RAG 和 Agent 普及后，LLM 单次输入动辄 50K-200K token、来自多个来源，context 选/排/压缩变成独立工程问题。Tobi Lutke (Shopify CEO) 2025-06-18 推、Karpathy 2025-06-25 接力，词才落地。

学这个之前要先学 Prompt Engineering 吗？

要。Prompt 是 context 5 层中的第 5 层，跳过 prompt 基础学 context engineering 等于学钢琴不识谱。先走完 JR Academy 的 Prompt 大师方向。

Context Engineering 是不是又一个 hype 词？

不是。Anthropic 2024-12-20 发布的「Building Effective Agents」blog 已经在做 context 工程化，只是没命名。Cursor / Claude Code / Cline 调同一模型体验差 80%，差异全在 context 策略。

学完整个方向自己跑一遍 demo 大概要花多少钱？

$15-25 总成本：Anthropic API $5-10（10 章 demo + 第 10 章 7 天 RAG 实战）、Cohere rerank $2-5、向量库 Pinecone/Qdrant 免费档够用。本地跑 chunking + eval 脚本不烧钱，CPU 笔记本即可。

我每天能学 1 小时，多久能把 10 章走完？

3-4 周：10 章每章 15-25 分钟阅读 + 30-45 分钟动手验证，加第 10 章 7 天 RAG 实战。每天 1 小时节奏走 21 天，每天 2 小时压到 14 天。建议把第 10 章实战集中在最后一周做，前面章节边读边攒理解。
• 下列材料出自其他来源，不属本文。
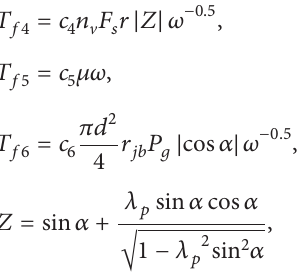
Figure 3: Force analysis of the crank and connecting rod mecha- nism.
不学 context engineering，直接 fine-tune 一个模型行不行？

不行。Fine-tune 解决「风格 / 格式 / 领域语气」，解决不了「实时数据 / 工具调用 / 多轮记忆 / 大文档检索」——这些全是 context engineering 的活。OpenAI 和 Anthropic 官方文档都明确推荐：先做 RAG + prompt，证明不够再 fine-tune，95% 场景根本走不到 fine-tune。